### Exercise goal
Would you write out every entry exactly, but without the pictures?

(Beginning of Input data)

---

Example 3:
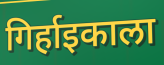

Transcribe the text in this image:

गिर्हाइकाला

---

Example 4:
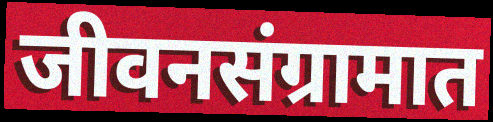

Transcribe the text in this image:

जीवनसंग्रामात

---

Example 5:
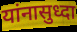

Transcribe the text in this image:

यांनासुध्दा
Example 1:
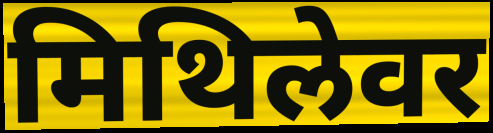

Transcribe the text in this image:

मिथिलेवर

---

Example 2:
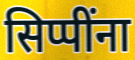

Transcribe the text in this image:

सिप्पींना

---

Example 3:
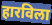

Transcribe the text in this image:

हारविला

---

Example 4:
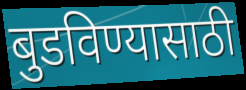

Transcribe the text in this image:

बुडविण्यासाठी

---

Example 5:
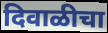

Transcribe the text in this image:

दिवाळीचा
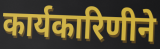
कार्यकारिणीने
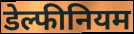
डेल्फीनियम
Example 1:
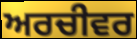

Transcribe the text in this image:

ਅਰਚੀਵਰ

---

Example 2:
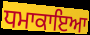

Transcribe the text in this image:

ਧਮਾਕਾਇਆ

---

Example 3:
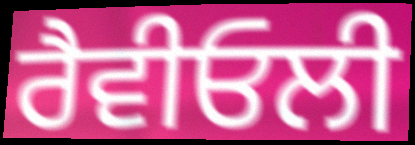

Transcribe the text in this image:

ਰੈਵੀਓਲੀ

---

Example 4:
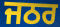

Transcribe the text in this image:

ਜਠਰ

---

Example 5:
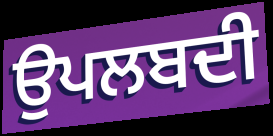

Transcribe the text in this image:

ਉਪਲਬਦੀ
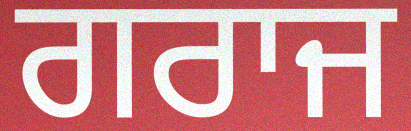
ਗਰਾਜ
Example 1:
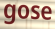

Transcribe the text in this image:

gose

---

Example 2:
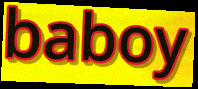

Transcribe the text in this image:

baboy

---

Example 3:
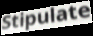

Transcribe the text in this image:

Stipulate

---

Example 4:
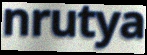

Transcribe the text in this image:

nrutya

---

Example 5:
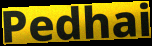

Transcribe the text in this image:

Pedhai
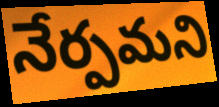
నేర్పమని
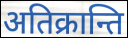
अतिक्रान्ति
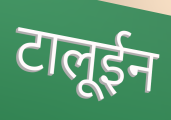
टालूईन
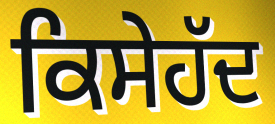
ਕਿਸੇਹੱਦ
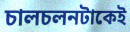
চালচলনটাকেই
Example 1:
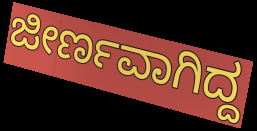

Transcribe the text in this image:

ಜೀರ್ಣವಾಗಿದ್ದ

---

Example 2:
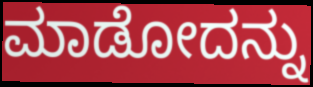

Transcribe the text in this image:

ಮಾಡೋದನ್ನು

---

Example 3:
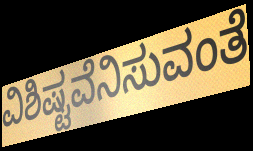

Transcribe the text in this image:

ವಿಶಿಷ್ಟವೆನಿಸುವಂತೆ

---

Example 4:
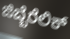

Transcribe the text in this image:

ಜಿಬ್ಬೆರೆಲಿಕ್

(End of Input data)

### Answer to the exercise
---

Example 3:

Transcribe the text in this image:

गिर्हाइकाला

---

Example 4:

Transcribe the text in this image:

जीवनसंग्रामात

---

Example 5:

Transcribe the text in this image:

यांनासुध्दा
Example 1:

Transcribe the text in this image:

मिथिलेवर

---

Example 2:

Transcribe the text in this image:

सिप्पींना

---

Example 3:

Transcribe the text in this image:

हारविला

---

Example 4:

Transcribe the text in this image:

बुडविण्यासाठी

---

Example 5:

Transcribe the text in this image:

दिवाळीचा
कार्यकारिणीने
डेल्फीनियम
Example 1:

Transcribe the text in this image:

ਅਰਚੀਵਰ

---

Example 2:

Transcribe the text in this image:

ਧਮਾਕਾਇਆ

---

Example 3:

Transcribe the text in this image:

ਰੈਵੀਓਲੀ

---

Example 4:

Transcribe the text in this image:

ਜਠਰ

---

Example 5:

Transcribe the text in this image:

ਉਪਲਬਦੀ
ਗਰਾਜ
Example 1:

Transcribe the text in this image:

gose

---

Example 2:

Transcribe the text in this image:

baboy

---

Example 3:

Transcribe the text in this image:

Stipulate

---

Example 4:

Transcribe the text in this image:

nrutya

---

Example 5:

Transcribe the text in this image:

Pedhai
నేర్పమని
अतिक्रान्ति
टालूईन
ਕਿਸੇਹੱਦ
চালচলনটাকেই
Example 1:

Transcribe the text in this image:

ಜೀರ್ಣವಾಗಿದ್ದ

---

Example 2:

Transcribe the text in this image:

ಮಾಡೋದನ್ನು

---

Example 3:

Transcribe the text in this image:

ವಿಶಿಷ್ಟವೆನಿಸುವಂತೆ

---

Example 4:

Transcribe the text in this image:

ಜಿಬ್ಬೆರೆಲಿಕ್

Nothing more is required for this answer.